How to complete this task.
Please give the records below again in full, exactly, with the images left out.

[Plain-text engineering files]
··········

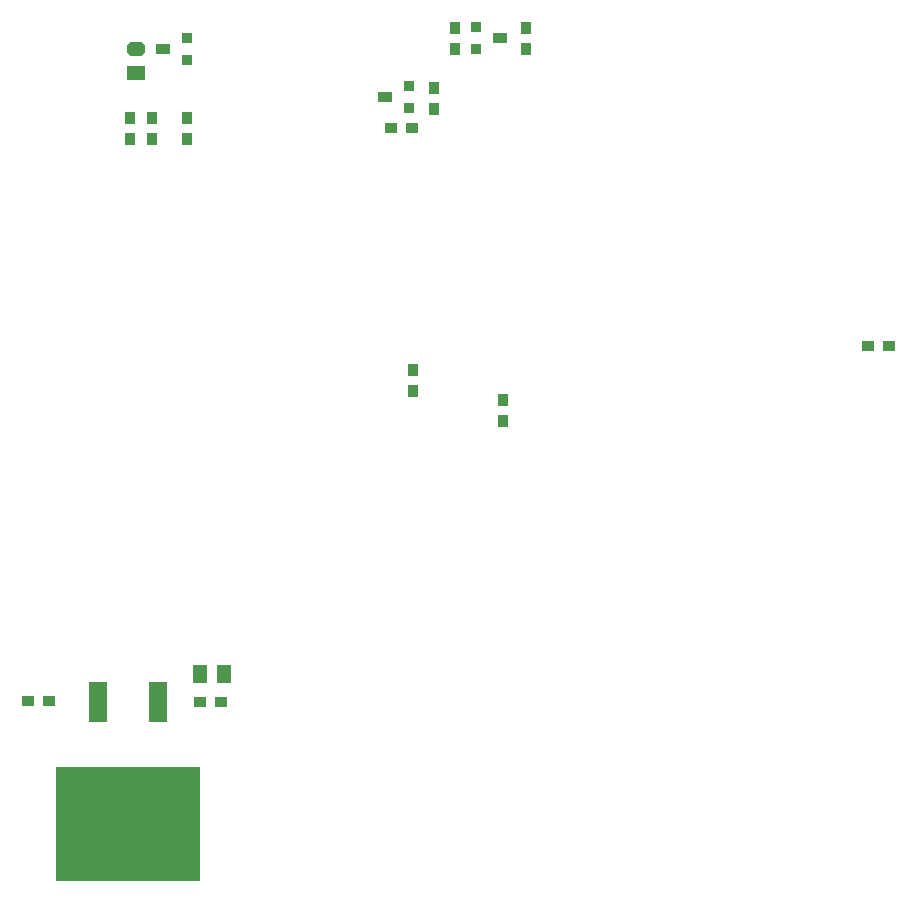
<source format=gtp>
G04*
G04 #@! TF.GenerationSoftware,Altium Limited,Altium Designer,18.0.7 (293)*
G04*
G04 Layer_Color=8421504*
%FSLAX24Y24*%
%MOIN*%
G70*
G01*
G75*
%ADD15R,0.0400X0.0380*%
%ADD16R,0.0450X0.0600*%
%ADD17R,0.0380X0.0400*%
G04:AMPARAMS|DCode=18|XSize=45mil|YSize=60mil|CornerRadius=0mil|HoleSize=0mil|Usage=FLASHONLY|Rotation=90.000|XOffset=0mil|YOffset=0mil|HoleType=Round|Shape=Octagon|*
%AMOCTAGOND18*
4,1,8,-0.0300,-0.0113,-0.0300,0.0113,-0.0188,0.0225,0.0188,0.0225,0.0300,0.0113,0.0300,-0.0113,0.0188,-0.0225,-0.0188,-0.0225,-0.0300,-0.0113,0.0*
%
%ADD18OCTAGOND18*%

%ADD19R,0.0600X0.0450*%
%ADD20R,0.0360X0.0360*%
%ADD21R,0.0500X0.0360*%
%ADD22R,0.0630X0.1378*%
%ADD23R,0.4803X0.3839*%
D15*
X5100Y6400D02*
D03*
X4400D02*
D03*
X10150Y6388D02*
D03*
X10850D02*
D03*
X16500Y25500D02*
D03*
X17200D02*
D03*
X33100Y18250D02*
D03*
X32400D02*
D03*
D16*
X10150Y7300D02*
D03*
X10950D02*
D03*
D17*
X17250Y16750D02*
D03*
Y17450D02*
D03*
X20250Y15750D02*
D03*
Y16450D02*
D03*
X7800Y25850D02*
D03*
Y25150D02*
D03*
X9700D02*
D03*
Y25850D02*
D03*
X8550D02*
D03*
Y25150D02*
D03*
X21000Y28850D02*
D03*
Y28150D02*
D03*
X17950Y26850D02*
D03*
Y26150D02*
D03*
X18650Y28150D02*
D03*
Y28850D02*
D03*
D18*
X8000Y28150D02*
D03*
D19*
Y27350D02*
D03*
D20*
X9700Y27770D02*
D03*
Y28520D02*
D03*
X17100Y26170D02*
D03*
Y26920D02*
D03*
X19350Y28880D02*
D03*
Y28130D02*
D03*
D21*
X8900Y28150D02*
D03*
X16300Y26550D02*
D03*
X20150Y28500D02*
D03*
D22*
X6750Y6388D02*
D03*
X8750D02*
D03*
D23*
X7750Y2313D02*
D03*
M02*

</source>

··········

Answer box.
<source format=gtp>
G04*
G04 #@! TF.GenerationSoftware,Altium Limited,Altium Designer,18.0.7 (293)*
G04*
G04 Layer_Color=8421504*
%FSLAX24Y24*%
%MOIN*%
G70*
G01*
G75*
%ADD15R,0.0400X0.0380*%
%ADD16R,0.0450X0.0600*%
%ADD17R,0.0380X0.0400*%
G04:AMPARAMS|DCode=18|XSize=45mil|YSize=60mil|CornerRadius=0mil|HoleSize=0mil|Usage=FLASHONLY|Rotation=90.000|XOffset=0mil|YOffset=0mil|HoleType=Round|Shape=Octagon|*
%AMOCTAGOND18*
4,1,8,-0.0300,-0.0113,-0.0300,0.0113,-0.0188,0.0225,0.0188,0.0225,0.0300,0.0113,0.0300,-0.0113,0.0188,-0.0225,-0.0188,-0.0225,-0.0300,-0.0113,0.0*
%
%ADD18OCTAGOND18*%

%ADD19R,0.0600X0.0450*%
%ADD20R,0.0360X0.0360*%
%ADD21R,0.0500X0.0360*%
%ADD22R,0.0630X0.1378*%
%ADD23R,0.4803X0.3839*%
D15*
X5100Y6400D02*
D03*
X4400D02*
D03*
X10150Y6388D02*
D03*
X10850D02*
D03*
X16500Y25500D02*
D03*
X17200D02*
D03*
X33100Y18250D02*
D03*
X32400D02*
D03*
D16*
X10150Y7300D02*
D03*
X10950D02*
D03*
D17*
X17250Y16750D02*
D03*
Y17450D02*
D03*
X20250Y15750D02*
D03*
Y16450D02*
D03*
X7800Y25850D02*
D03*
Y25150D02*
D03*
X9700D02*
D03*
Y25850D02*
D03*
X8550D02*
D03*
Y25150D02*
D03*
X21000Y28850D02*
D03*
Y28150D02*
D03*
X17950Y26850D02*
D03*
Y26150D02*
D03*
X18650Y28150D02*
D03*
Y28850D02*
D03*
D18*
X8000Y28150D02*
D03*
D19*
Y27350D02*
D03*
D20*
X9700Y27770D02*
D03*
Y28520D02*
D03*
X17100Y26170D02*
D03*
Y26920D02*
D03*
X19350Y28880D02*
D03*
Y28130D02*
D03*
D21*
X8900Y28150D02*
D03*
X16300Y26550D02*
D03*
X20150Y28500D02*
D03*
D22*
X6750Y6388D02*
D03*
X8750D02*
D03*
D23*
X7750Y2313D02*
D03*
M02*

</source>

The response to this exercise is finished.